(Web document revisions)
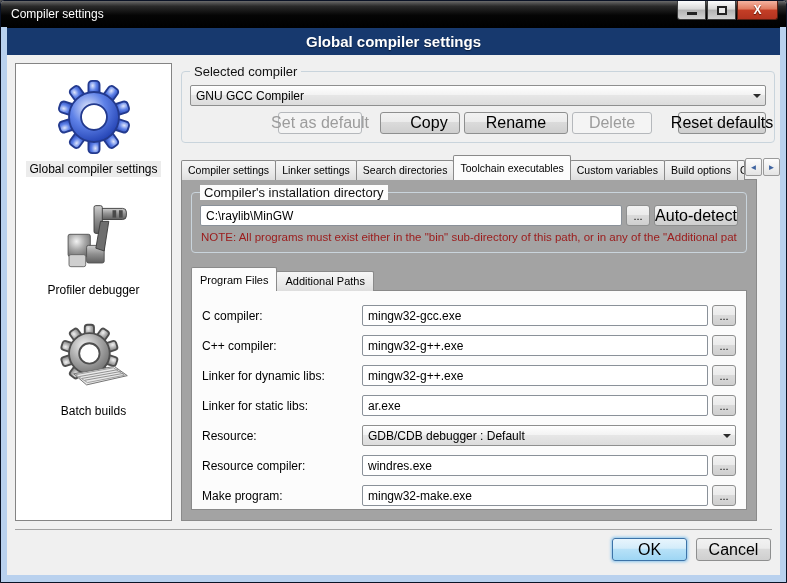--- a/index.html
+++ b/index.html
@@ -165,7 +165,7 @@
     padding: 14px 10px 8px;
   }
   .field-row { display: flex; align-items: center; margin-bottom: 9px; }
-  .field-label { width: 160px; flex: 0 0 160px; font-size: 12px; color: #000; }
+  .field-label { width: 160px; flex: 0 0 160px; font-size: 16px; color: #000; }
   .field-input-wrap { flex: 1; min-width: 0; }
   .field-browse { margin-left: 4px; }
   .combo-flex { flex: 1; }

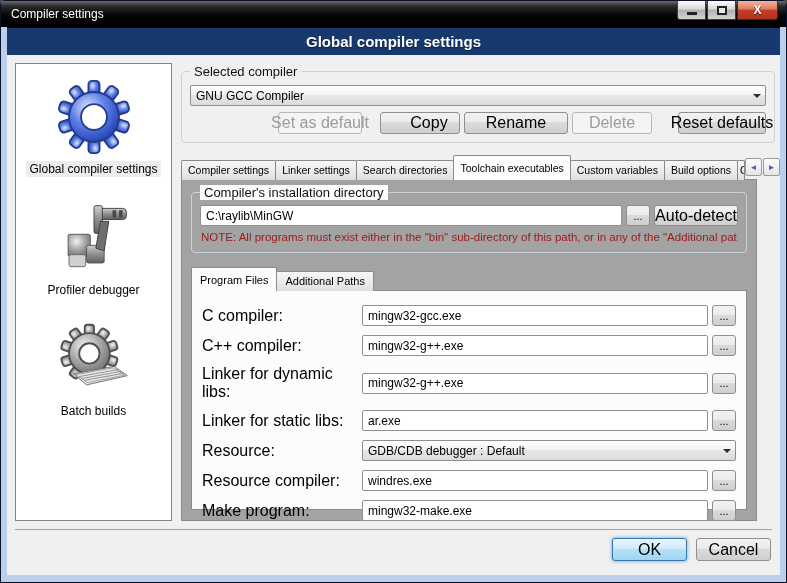--- a/index.html
+++ b/index.html
@@ -365,7 +365,7 @@
             </div>
 
             <div class="field-row">
-              <span class="field-label">Resource:</span>
+              <span class="field-label">Debugger:</span>
               <div class="combo combo-flex">
                 <span>GDB/CDB debugger : Default</span>
                 <span class="combo-arrow">

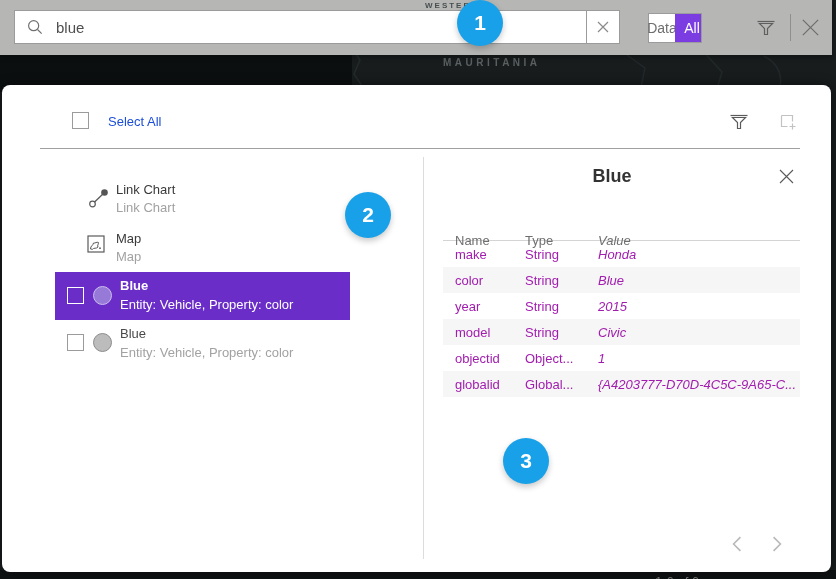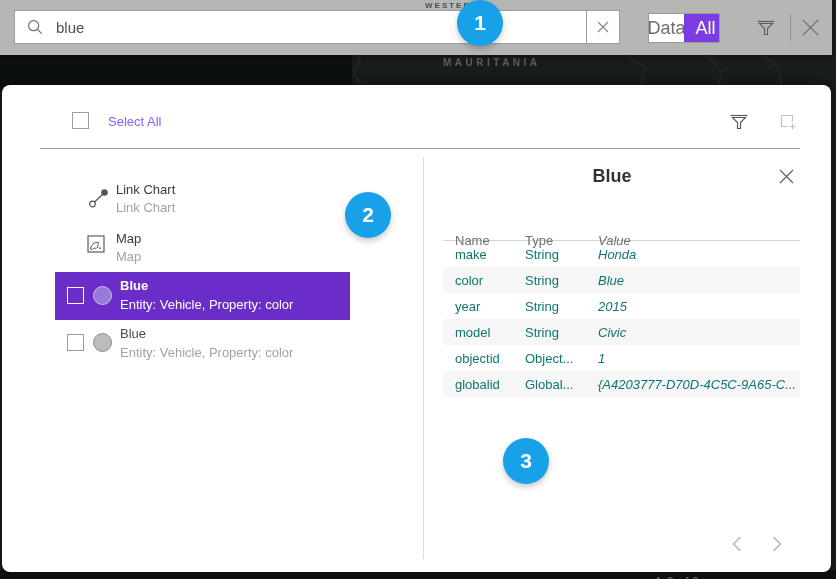--- a/index.html
+++ b/index.html
@@ -19,7 +19,7 @@
   .search-text { border: none; outline: none; margin-left: 12px; font-size: 15px; color: #4f4f4f; width: 480px; font-family: "Liberation Sans", sans-serif; background: transparent; }
   .clear-box { position: absolute; left: 586px; top: 10px; width: 34px; height: 34px; background: #fff; border: 1px solid #9b9b9b; display: flex; align-items: center; justify-content: center; cursor: pointer; }
   .scope-toggle { position: absolute; left: 648px; top: 13px; height: 30px; display: flex; border: 1px solid #9b9b9b; background: #fff; }
-  .scope-opt { width: 35px; display: flex; align-items: center; justify-content: center; font-size: 18px; color: #6e6e6e; cursor: pointer; }
+  .scope-opt { width: 26px; display: flex; align-items: center; justify-content: center; font-size: 14px; color: #6e6e6e; cursor: pointer; }
   .scope-opt.selected { background: #7b3ce2; color: #fff; padding-left: 8px; }
   .topbar-filter { position: absolute; left: 756px; top: 17px; width: 20px; height: 21px; cursor: pointer; }
   .topbar-sep { position: absolute; left: 790px; top: 14px; width: 1px; height: 27px; background: #8f8f8f; }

**JOB ITEM:** Reproduce the data word for word without its images.

**FINISHED TASK:**
--- a/index.html
+++ b/index.html
@@ -165,7 +165,7 @@
     padding: 14px 10px 8px;
   }
   .field-row { display: flex; align-items: center; margin-bottom: 9px; }
-  .field-label { width: 160px; flex: 0 0 160px; font-size: 12px; color: #000; }
+  .field-label { width: 160px; flex: 0 0 160px; font-size: 16px; color: #000; }
   .field-input-wrap { flex: 1; min-width: 0; }
   .field-browse { margin-left: 4px; }
   .combo-flex { flex: 1; }

--- a/index.html
+++ b/index.html
@@ -365,7 +365,7 @@
             </div>
 
             <div class="field-row">
-              <span class="field-label">Resource:</span>
+              <span class="field-label">Debugger:</span>
               <div class="combo combo-flex">
                 <span>GDB/CDB debugger : Default</span>
                 <span class="combo-arrow">

--- a/index.html
+++ b/index.html
@@ -19,7 +19,7 @@
   .search-text { border: none; outline: none; margin-left: 12px; font-size: 15px; color: #4f4f4f; width: 480px; font-family: "Liberation Sans", sans-serif; background: transparent; }
   .clear-box { position: absolute; left: 586px; top: 10px; width: 34px; height: 34px; background: #fff; border: 1px solid #9b9b9b; display: flex; align-items: center; justify-content: center; cursor: pointer; }
   .scope-toggle { position: absolute; left: 648px; top: 13px; height: 30px; display: flex; border: 1px solid #9b9b9b; background: #fff; }
-  .scope-opt { width: 35px; display: flex; align-items: center; justify-content: center; font-size: 18px; color: #6e6e6e; cursor: pointer; }
+  .scope-opt { width: 26px; display: flex; align-items: center; justify-content: center; font-size: 14px; color: #6e6e6e; cursor: pointer; }
   .scope-opt.selected { background: #7b3ce2; color: #fff; padding-left: 8px; }
   .topbar-filter { position: absolute; left: 756px; top: 17px; width: 20px; height: 21px; cursor: pointer; }
   .topbar-sep { position: absolute; left: 790px; top: 14px; width: 1px; height: 27px; background: #8f8f8f; }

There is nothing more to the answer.